En partenariat avec RetroNews, le site de presse de la BnF – Article paru dans Le Figaro du 12 octobre 1913. Par Gaston Calmette
Le grandiose événement
L’événement grandiose que les peuples de la terre vont contempler avec orgueil est accompli depuis hier: les eaux de l’Atlantique et du Pacifique se sont unies dans le canal de Panama ouvert enfin aux deux océans; et des bienfaits gigantesques vont découler à jamais de cette œuvre formidable.

La cérémonie qui a marqué la fin de cette lutte des hommes contre la terre a été singulièrement émouvante, puisqu’à six mille kilomètres de distance, le président des États-Unis, M. Wilson, par la simple pression d’un bouton électrique, a donné le signal de l’explosion des quarante tonnes de dynamite qui ont fait sauter la digue de Gamboa, dernier obstacle au mélange des flots.
Quel jet de lumière doit projeter cette explosion lointaine en nos âmes françaises, et quels regrets elle renouvelle dans nos mémoires en nous montrant soudain, sous le jour le plus net et le plus cru, les irrémédiables conséquences de nos passions et de nos discordes!

Ce canal, que les Américains ont ouvert au monde, c’était le nôtre: c’était celui que Ferdinand de Lesseps, après sa victoire de Suez, avait entrepris, il y a trente ans à peine, avec l’appui fidèle de son fils aîné, Charles de Lesseps, et de dévoués collaborateurs qui n’ont recueilli dans leur tâche patriotique que des injures et des injustices. Cette œuvre sans égale est sortie de leurs cerveaux généreux: c’est notre épargne qui l’a créée; c’est le sang de nos ingénieurs et de nos ouvriers qui l’a fécondée: et elle s’épanouirait maintenant dans l’éternelle apothéose du seul génie de la France, si, par un effet de démence inexplicable, en un jour hélas inoubliable, au milieu d’une tempête de calomnies, de défaillances et de lâchetés, tous les partis, apolitiques de notre pays, hantés par le soupçon, par l’ignorance ou par la peur, n’avaient, abandonné, vilipendé, renversé, flétri ou trahi les hommes clair voyants et vaillants qui avaient deviné et servi les vrais intérêts de la patrie.
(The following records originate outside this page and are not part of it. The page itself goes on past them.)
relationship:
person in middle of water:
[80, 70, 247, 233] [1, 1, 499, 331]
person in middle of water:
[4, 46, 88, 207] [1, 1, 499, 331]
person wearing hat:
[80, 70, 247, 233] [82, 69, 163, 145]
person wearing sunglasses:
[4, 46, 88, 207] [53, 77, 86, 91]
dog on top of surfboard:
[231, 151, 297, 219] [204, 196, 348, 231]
Rien ne pourra nous enlever dans l’histoire le remords qui résultera précisément de la prospérité indéfinie de l’œuvre immense, par nous décidée, commencée, puis désertée.
Oui, la politique nous a imprimé ce stigmate; et rien ne pourra nous enlever dans l’histoire le remords qui résultera précisément de la prospérité indéfinie de l’œuvre immense, par nous décidée, commencée, puis désertée.
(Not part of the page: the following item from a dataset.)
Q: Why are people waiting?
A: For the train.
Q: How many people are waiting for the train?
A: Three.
Travestissant la vérité, méconnaissant les services rendus, insultant l’âge, oubliant notre devoir dans l’isthme, notre travail fiévreux, souvent mortel, toujours héroïque, les flots d’or et de sang que nous avions généreusement versés, nous laissant émouvoir ou diriger par la calomnie greffée sur la lâcheté, égarant l’opinion par les mensonges des chiffres ou des mots, nous heurtant les uns les autres dans une effroyable tourmente de suspicion et de destruction, nous nous sommes efforcés de donner, au nom lui-même du canal que nous avions rêvé, le synonyme d’une injure; nous avons eu la honte de le qualifier «la plus grande escroquerie du siècle» aux applaudissements du Parlement, tout entier; nous avons commis le crime de laisser instruire un procès qui rappelle déjà les odieux jugements de sorcellerie du Moyen Âge, et qui frappe cependant encore Charles de Lesseps lui-même, puisqu’il prive cruellement de sa croix de la Légion d’honneur l’homme que tous les gouvernements et tous les pays ont été flattés de décorer.
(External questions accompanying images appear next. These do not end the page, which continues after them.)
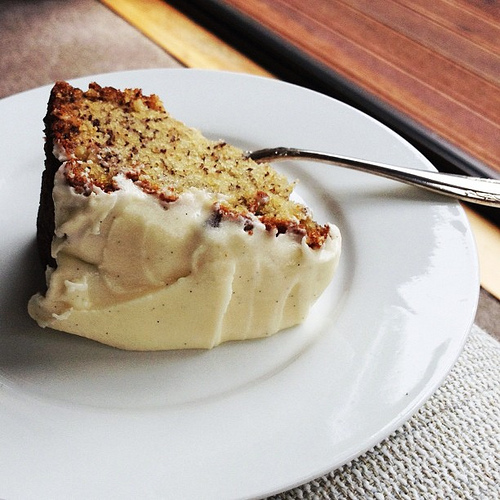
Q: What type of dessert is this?
A: Cake.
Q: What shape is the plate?
A: Circle.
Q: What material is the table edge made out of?
A: Wood.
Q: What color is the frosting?
A: White.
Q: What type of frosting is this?
A: Vanilla.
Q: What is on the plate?
A: Slice of cake.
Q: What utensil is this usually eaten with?
A: Fork.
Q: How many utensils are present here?
A: One.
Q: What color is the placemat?
A: White.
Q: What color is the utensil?
A: Silver.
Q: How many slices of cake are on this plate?
A: One.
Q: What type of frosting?
A: Buttercream.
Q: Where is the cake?
A: On the plate.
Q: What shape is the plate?
A: Round.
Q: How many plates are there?
A: 1.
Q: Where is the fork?
A: On the plate.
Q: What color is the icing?
A: White.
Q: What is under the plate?
A: Placemat.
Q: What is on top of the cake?
A: Icing.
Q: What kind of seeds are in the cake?
A: Poppy.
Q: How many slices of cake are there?
A: 1.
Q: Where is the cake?
A: On the plate.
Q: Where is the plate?
A: On the table.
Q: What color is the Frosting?
A: White.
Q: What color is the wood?
A: Brown.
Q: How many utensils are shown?
A: 1.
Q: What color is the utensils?
A: Silver.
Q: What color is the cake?
A: Brown.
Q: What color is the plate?
A: White.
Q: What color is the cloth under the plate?
A: Grey.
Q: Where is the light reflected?
A: On the fork handle.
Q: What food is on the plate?
A: Cake.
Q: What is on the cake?
A: Icing.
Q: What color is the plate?
A: White.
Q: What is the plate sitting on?
A: Towel.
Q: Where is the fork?
A: On the plate.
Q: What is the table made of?
A: Wood.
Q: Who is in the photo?
A: No one.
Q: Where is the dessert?
A: On the plate.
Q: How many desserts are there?
A: One.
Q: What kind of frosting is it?
A: Vanilla.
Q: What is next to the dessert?
A: Silverware.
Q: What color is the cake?
A: Yellow and brown.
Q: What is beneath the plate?
A: Table.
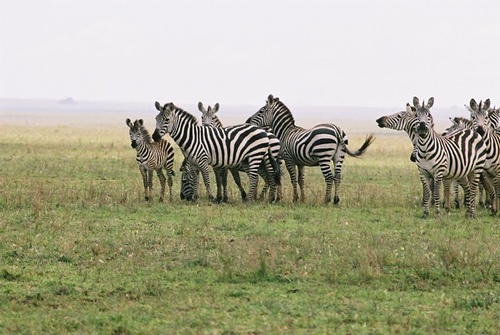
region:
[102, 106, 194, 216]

Par bonheur, les voix qui prêchaient, tant de mensonges ou qui criaient tant d’injures se sont tues; et un autre Français intrépide, au cœur élevé, s’est rencontré pour réhabiliter notre foi au moment où on allait proclamer notre déchéance. Philippe Bunau-Varilla, a eu le magnifique courage de reprendre, à lui seul le projet, décrié par tous et partout, et de n’épargner pendant dix années aucune fatigue pour assurer son triomphe définitif. Il a eu l’heureuse force, dès que les États-Unis ont abandonné le projet adverse de Nicaragua, de faire surgir à la place de la tyrannie colombienne la république de Panama sans laquelle l’œuvre du canal serait morte; et c’est ainsi que l’intérêt moral de notre pays est sauf puisque le rêve de la France est réalisé.
La vérité historique est là. C’est grâce à Philippe Bunau-Varilla qu’a été poursuivi et achevé le monument impérissable élevé en commun par la France et par les États-Unis au génie de ces deux grands pays. Il serait donc injuste de ne pas associer dans nos mémoires reconnaissantes son nom au nom illustre des de Lesseps.